Record excerpts Block Start

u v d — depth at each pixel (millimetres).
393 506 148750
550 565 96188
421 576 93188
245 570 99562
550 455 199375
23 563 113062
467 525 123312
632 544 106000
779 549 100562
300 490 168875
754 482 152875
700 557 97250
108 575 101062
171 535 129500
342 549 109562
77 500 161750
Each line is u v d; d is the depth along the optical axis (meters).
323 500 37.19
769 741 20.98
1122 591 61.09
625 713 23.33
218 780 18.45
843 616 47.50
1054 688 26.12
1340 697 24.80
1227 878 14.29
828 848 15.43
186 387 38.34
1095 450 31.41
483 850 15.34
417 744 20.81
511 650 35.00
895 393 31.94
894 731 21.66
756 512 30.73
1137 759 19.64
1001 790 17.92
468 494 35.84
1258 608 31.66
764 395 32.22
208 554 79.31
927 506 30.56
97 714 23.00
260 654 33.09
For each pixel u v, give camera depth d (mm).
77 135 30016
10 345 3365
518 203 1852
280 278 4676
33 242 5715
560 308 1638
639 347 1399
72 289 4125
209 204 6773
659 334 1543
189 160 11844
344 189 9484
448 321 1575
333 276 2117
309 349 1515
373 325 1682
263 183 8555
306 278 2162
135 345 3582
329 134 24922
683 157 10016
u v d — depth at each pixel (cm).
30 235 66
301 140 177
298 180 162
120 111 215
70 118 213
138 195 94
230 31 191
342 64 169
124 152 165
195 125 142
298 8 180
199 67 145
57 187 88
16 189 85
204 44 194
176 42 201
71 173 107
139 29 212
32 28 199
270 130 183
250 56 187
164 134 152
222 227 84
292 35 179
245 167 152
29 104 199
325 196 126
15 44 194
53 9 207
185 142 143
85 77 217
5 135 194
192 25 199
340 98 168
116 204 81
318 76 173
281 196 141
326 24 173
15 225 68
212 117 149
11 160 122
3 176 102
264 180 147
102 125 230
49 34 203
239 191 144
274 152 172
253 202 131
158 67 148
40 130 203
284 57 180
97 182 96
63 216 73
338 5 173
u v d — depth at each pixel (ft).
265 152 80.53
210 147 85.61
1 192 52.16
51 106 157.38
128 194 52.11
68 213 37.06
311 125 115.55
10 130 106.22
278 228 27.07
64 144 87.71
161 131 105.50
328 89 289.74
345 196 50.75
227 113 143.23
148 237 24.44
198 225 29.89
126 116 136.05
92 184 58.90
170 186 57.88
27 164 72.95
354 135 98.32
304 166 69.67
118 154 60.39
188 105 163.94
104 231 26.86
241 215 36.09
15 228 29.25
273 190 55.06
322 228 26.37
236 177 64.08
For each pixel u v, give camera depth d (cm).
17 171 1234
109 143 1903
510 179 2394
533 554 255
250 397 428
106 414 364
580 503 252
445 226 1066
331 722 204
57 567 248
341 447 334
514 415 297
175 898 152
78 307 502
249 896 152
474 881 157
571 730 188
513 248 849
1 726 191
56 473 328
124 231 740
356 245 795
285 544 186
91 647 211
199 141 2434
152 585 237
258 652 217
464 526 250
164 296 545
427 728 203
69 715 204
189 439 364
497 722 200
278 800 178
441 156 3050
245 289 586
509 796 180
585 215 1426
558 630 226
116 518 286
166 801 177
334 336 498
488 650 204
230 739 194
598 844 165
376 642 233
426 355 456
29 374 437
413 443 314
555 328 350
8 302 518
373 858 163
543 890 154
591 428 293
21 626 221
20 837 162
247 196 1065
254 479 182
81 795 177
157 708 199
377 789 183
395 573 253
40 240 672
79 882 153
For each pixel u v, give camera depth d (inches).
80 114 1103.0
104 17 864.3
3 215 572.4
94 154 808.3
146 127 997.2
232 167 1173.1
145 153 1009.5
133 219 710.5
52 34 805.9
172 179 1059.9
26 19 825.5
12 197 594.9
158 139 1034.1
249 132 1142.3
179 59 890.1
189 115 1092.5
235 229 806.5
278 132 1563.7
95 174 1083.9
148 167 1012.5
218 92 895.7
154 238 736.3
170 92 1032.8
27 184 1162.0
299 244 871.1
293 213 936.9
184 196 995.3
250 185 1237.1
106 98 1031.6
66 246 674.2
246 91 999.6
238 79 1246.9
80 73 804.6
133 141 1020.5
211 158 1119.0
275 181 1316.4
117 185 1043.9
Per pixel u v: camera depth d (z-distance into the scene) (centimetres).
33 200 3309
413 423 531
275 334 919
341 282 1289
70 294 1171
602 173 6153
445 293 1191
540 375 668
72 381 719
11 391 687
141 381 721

Record excerpts Block End

(Problem details): Track down every line of the material containing the string "give", and copy it.

(Exercise answer):
For each pixel u v, give camera depth d (mm).
For each pixel u v, give camera depth d (cm).
For each pixel u v, give camera depth d (inches).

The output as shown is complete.